----- Data excerpts -----
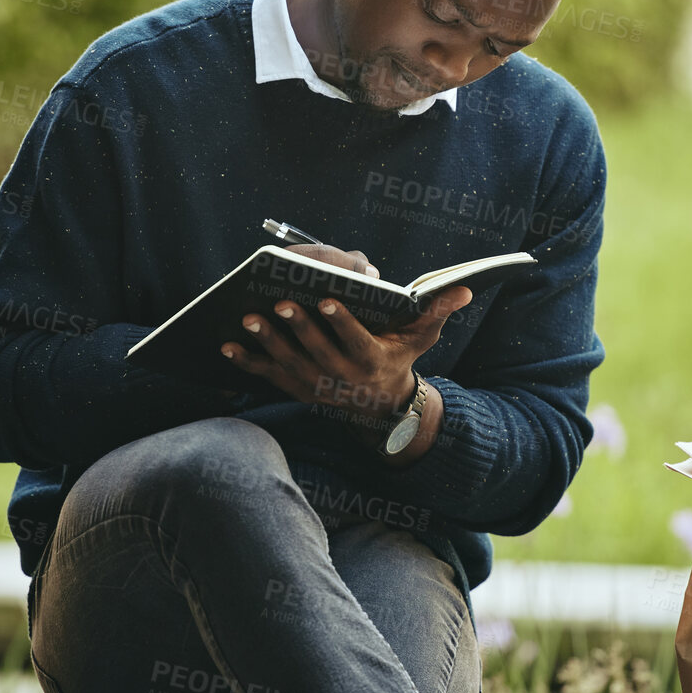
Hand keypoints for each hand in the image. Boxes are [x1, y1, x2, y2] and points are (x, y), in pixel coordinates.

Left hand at [220, 245, 470, 431]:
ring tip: (247, 318)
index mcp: (371, 360)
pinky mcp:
-----
The task: With no pictures included, write out the entries exactly.

Your solution:
Hand keypoints for each hand in the image. Boxes are [x1, y1, x2, y2] and points are (x, y), in pixel coordinates.

Left hand at [220, 245, 470, 431]:
ring tip: (247, 318)
index mcp: (371, 360)
pinky mcp:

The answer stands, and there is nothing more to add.